Звонили из ритуальной службы, сказали, что на его имя была оформлена заявка кремировать труп. И тогда Денис всё понял: всё это время Максим готовился. Готовился очень скрупулёзно и дотошно, как делал это всегда. Денис сказал, что всё так, что надо кремировать его брата.
* * *
Труп Максима обратился прахом, потому что он так хотел, а Денис не мог уместить в своей голове, как тело старшего брата поместилось в серебряную урну. Конечно, он открывал её, смотрел на прах, но всё равно не понимал, как это возможно.
Денис не мог отпустить Максима. Когда было нечего делать, то держал урну в руках. Когда не было сил, он лежал на кровати в комнате Максима, а она стояла рядом-рядом с его головой. Денис смотрел на неё и, наверное, пытался убедить себя в том, что вот он — его брат, его останки, он умер, но что-то в Денисе эту мысль не принимало. Говорило, нет, это не так, он не умер, он ещё жив, просто на работе. Он вернётся. Он будет рядом, будет заботиться, будет любить и просить прощения. Но Максим не возвращался, ни через день, ни через два, а тётя, обеспокоенная состоянием племянника, пыталась забрать урну. Она хотела её выбросить, потому что та проклятьем висела на шее Дениса. Денис кричал, что не позволит этого, и прижимал прах к себе. У неё нет права так поступать с Максимом!
Потом они сошлись на том, что пусть урна с Максимом будет стоять в его комнате, а Денис, как раньше, будет жить в своей. Денис согласился. Только бы Максима не трогали.

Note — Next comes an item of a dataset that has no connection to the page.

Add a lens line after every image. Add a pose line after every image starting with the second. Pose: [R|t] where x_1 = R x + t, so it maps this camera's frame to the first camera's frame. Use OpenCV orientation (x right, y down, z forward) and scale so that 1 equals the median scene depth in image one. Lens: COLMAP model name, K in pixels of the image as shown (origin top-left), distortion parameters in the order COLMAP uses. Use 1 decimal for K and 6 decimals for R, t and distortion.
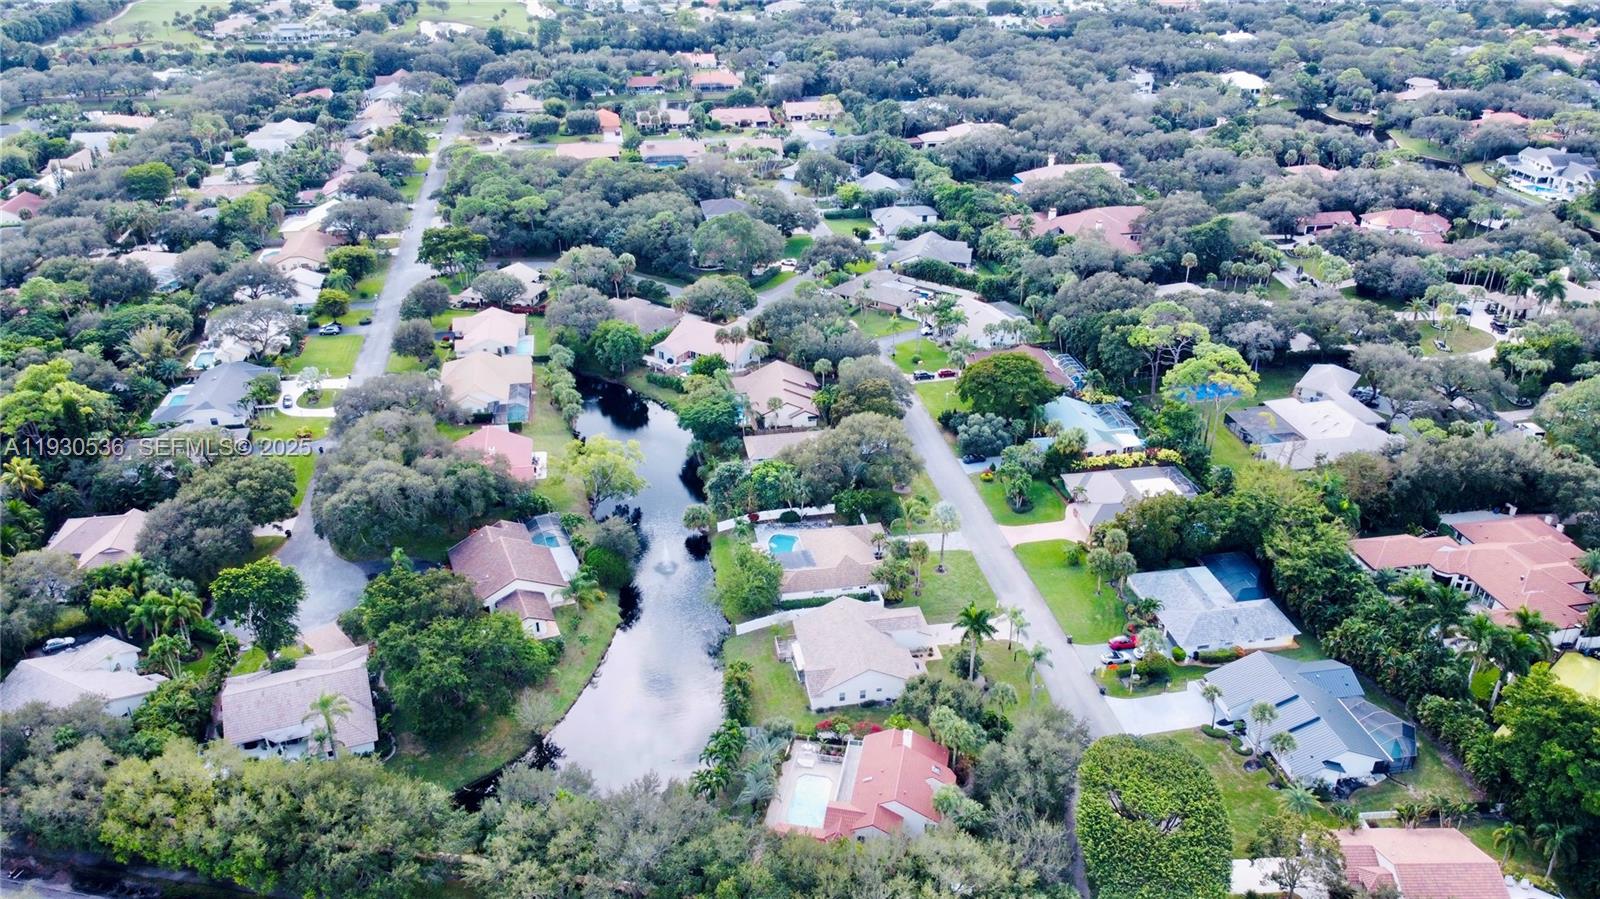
lens RADIAL K [[1235.4, 0, 800.0], [0, 1235.4, 449.5], [0, 0, 1]] dist [0.000709, -0.003195]
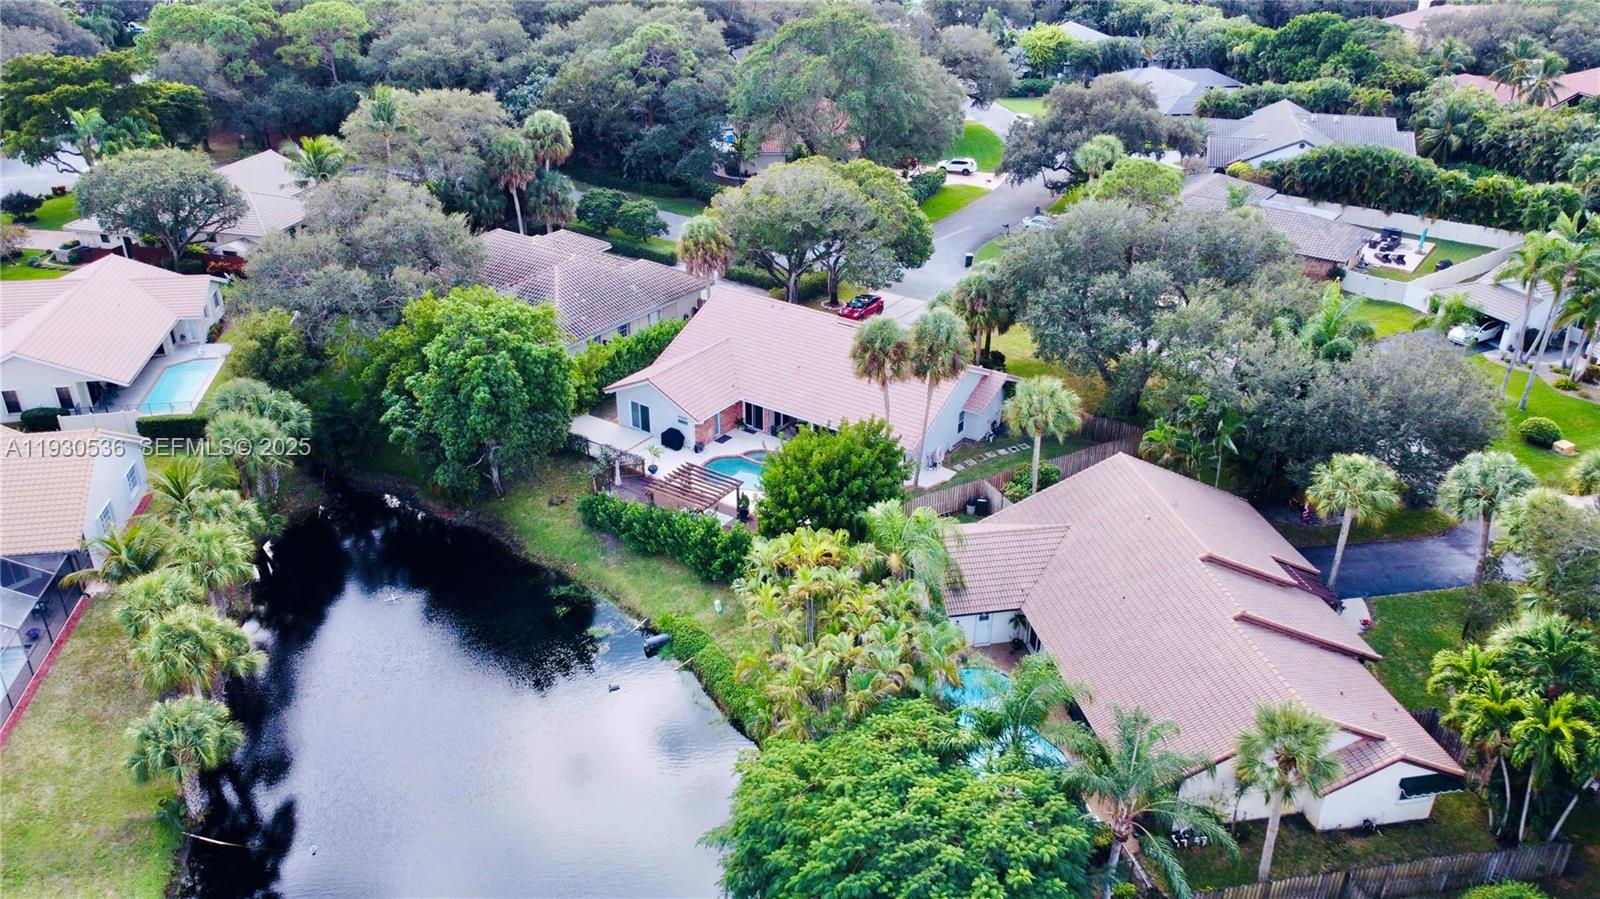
lens RADIAL K [[1235.4, 0, 800.0], [0, 1235.4, 449.5], [0, 0, 1]] dist [0.000709, -0.003195]
pose [[0.999965, 0.003384, 0.007604, -0.074991], [-0.003370, 0.999993, -0.001885, -0.066002], [-0.007610, 0.001860, 0.999969, 0.691326]]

И так он жил, заглядывая в комнату покойного брата, сидя перед его прахом и спрашивая про себя, а что с ним будет? Куда он пойдёт? Кто позаботится о нём?
Конечно, о нём позаботится тётя, заберёт к себе в Хабаровск, но… она не будет такой, каким был Максим. Никто не будет таким, каким был Максим.
Денис прожил половину месяца в апатии, он сам был близок к тому, чтобы свести счёты с жизнью, но не своей рукой, а своим бездействием. Тётя принуждала его есть, отправляла в туалет, говорила мыться и тащила на улицу. И всё бы так закончилось, если бы на пороге его квартиры не появился Вадим. Денис никогда не думал, что увидит его. Что будет рад ему. Так сильно. Что тот придёт, несмотря на то что Денис его игнорировал — как он мог вообще ответить ему в таком состоянии? Денис хотел оторвать всё от себя, но у этого «всё» было своё мнение, и Денис не мог ему противиться.
Его прорвало. И вместе с тем пришло осознание, что Максим действительно мёртв.
Клетка исчезла, а Денис оказался потерян в этом мире.